# replacemnet bands for Folding Falcon



## msean (Sep 19, 2011)

_When I was a kid, my grandfather and I made slingshots from forked branches and strips of inner tube. Lately, I've had the urge to start shooting again, so I want to resurrect my old Folding Falcon. My last brush with the evolution of the slingshot was shortly after the Falcons came out, so I'm just starting to see what's out there now. I'd appreciate any insight / recommendations._

_Do the Falcons use 1/4" i.d. tubing ? The old pieces of bands left on my Falcon are 3/16" i.d., but I'm thinking that's just shrinkage from drying out._
_It came with green sleeves covering the ends of the prongs and tubing. Are the sleeves just cosmetic ?_

_Is Theratube the way to go ?_
_Would the latex tubing from Lowe's be okay for just shooting around the yard ?_
_What about Trumark Heavy-Pull Powerbands ? I think they're available locally._

_Thanks._


----------



## NaturalFork (Jan 21, 2010)

I highly recommend the Trumark RRT tubes.


----------



## flippinout (Jul 16, 2010)

Convert it to flatbands if you want to experience a new paradigm of slingshots. Simple as cutting off the old tubes, leaving a bit of tubular in place to tie the flats to, and off you go with unreal velocity and much smoother pull. Get some flats from TexShooter or Flatband.

Then again Trumark RRT's are simple and okay too.


----------



## NaturalFork (Jan 21, 2010)

flippinout said:


> Convert it to flatbands if you want to experience a new paradigm of slingshots.
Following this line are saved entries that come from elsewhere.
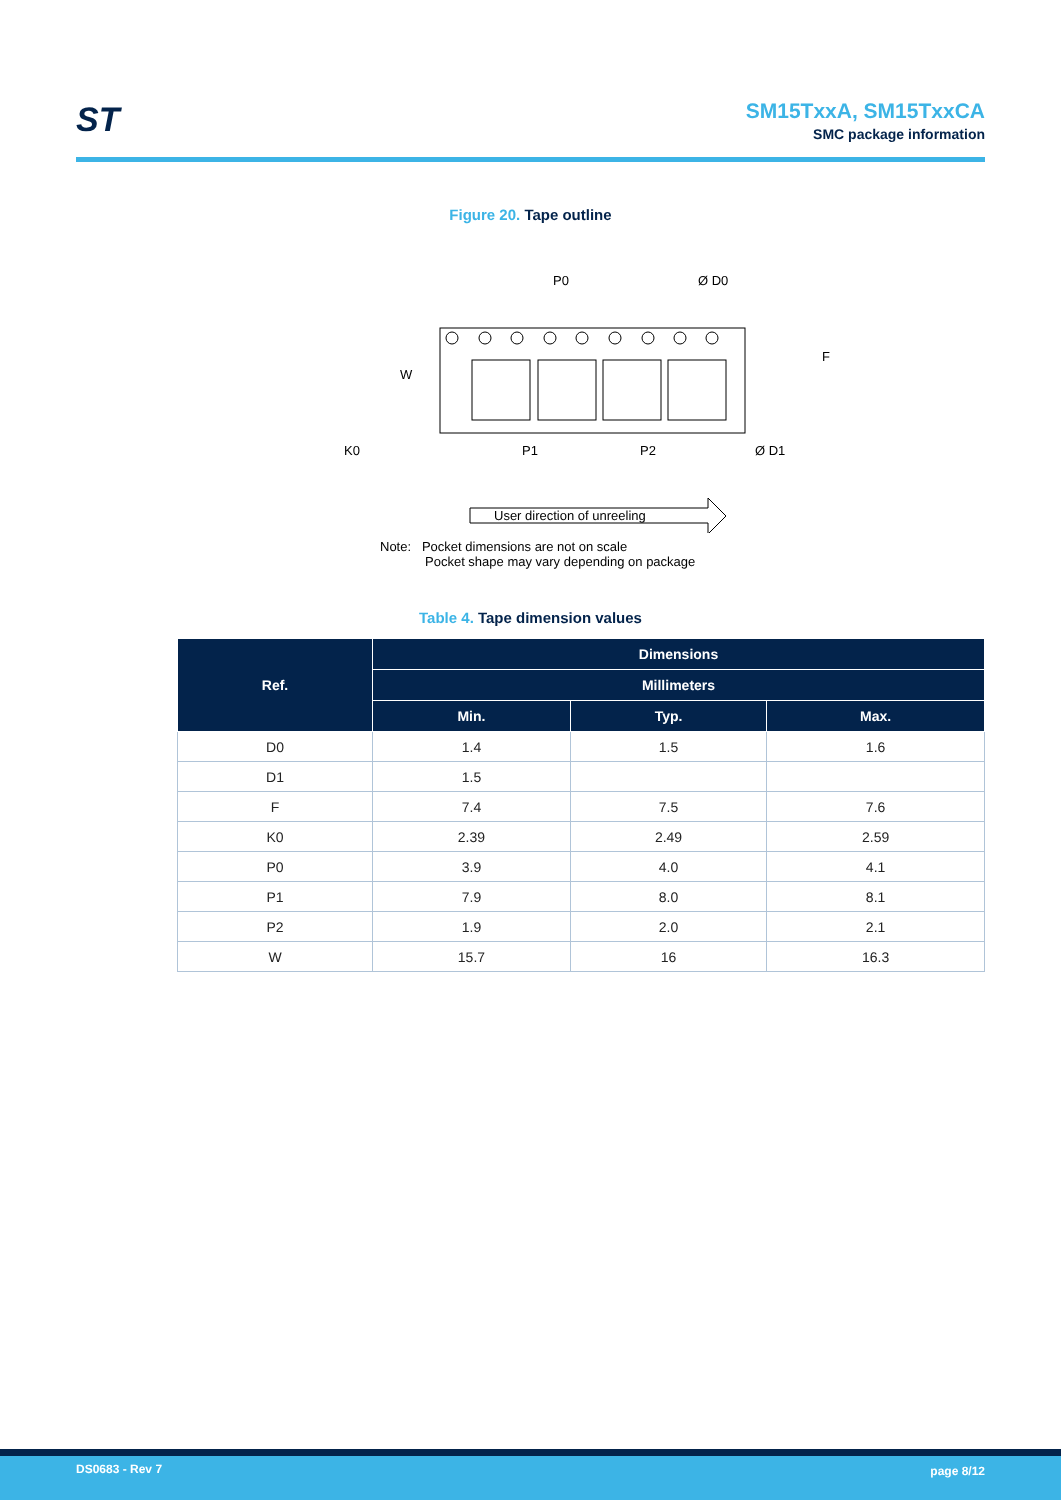ST SM15TxxA, SM15TxxCA
SMC package information
Figure 20. Tape outline
P0
Ø D0
W
F
K0
P1
P2
Ø D1
User direction of unreeling
Note: Pocket dimensions are not on scale
Pocket shape may vary depending on package
Table 4. Tape dimension values
| Ref. | Dimensions | | |
| --- | --- | --- | --- |
| | Millimeters | | |
| | Min. | Typ. | Max. |
| D0 | 1.4 | 1.5 | 1.6 |
| D1 | 1.5 | | |
| F | 7.4 | 7.5 | 7.6 |
| K0 | 2.39 | 2.49 | 2.59 |
| P0 | 3.9 | 4.0 | 4.1 |
| P1 | 7.9 | 8.0 | 8.1 |
| P2 | 1.9 | 2.0 | 2.1 |
| W | 15.7 | 16 | 16.3 |
DS0683 - Rev 7 page 8/12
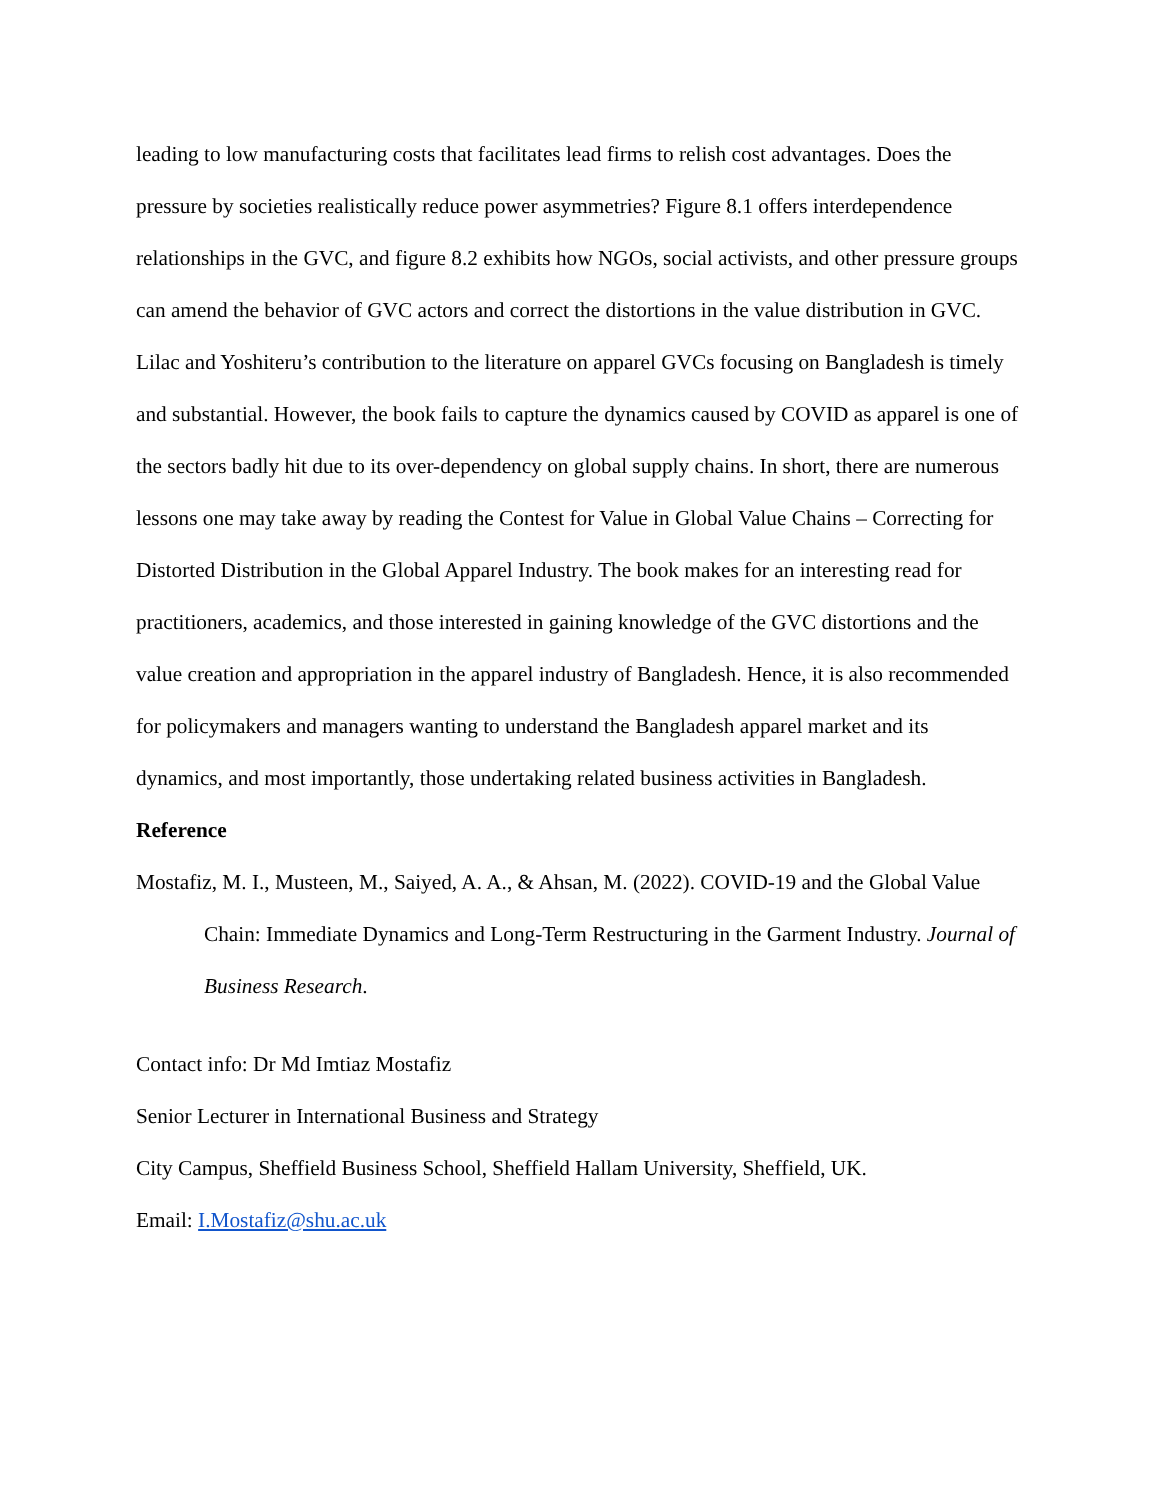leading to low manufacturing costs that facilitates lead firms to relish cost advantages. Does the pressure by societies realistically reduce power asymmetries? Figure 8.1 offers interdependence relationships in the GVC, and figure 8.2 exhibits how NGOs, social activists, and other pressure groups can amend the behavior of GVC actors and correct the distortions in the value distribution in GVC. Lilac and Yoshiteru’s contribution to the literature on apparel GVCs focusing on Bangladesh is timely and substantial. However, the book fails to capture the dynamics caused by COVID as apparel is one of the sectors badly hit due to its over-dependency on global supply chains. In short, there are numerous lessons one may take away by reading the Contest for Value in Global Value Chains – Correcting for Distorted Distribution in the Global Apparel Industry. The book makes for an interesting read for practitioners, academics, and those interested in gaining knowledge of the GVC distortions and the value creation and appropriation in the apparel industry of Bangladesh. Hence, it is also recommended for policymakers and managers wanting to understand the Bangladesh apparel market and its dynamics, and most importantly, those undertaking related business activities in Bangladesh.
Reference
Mostafiz, M. I., Musteen, M., Saiyed, A. A., & Ahsan, M. (2022). COVID-19 and the Global Value Chain: Immediate Dynamics and Long-Term Restructuring in the Garment Industry. Journal of Business Research.
Contact info: Dr Md Imtiaz Mostafiz
Senior Lecturer in International Business and Strategy
City Campus, Sheffield Business School, Sheffield Hallam University, Sheffield, UK.
Email: I.Mostafiz@shu.ac.uk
Simple as cutting off the old tubes, leaving a bit of tubular in place to tie the flats to, and off you go with unreal velocity and much smoother pull. Get some flats from TexShooter or Flatband.
> 
> Then again Trumark RRT's are simple and okay too.


I will actually have to second this. Flats are great.


----------



## NightKnight (Dec 16, 2009)

Try some Tex-shooter Express bands. I like them on my Falcon.


----------



## msean (Sep 19, 2011)

Thanks for your help. I'm going to try the RRT's .


----------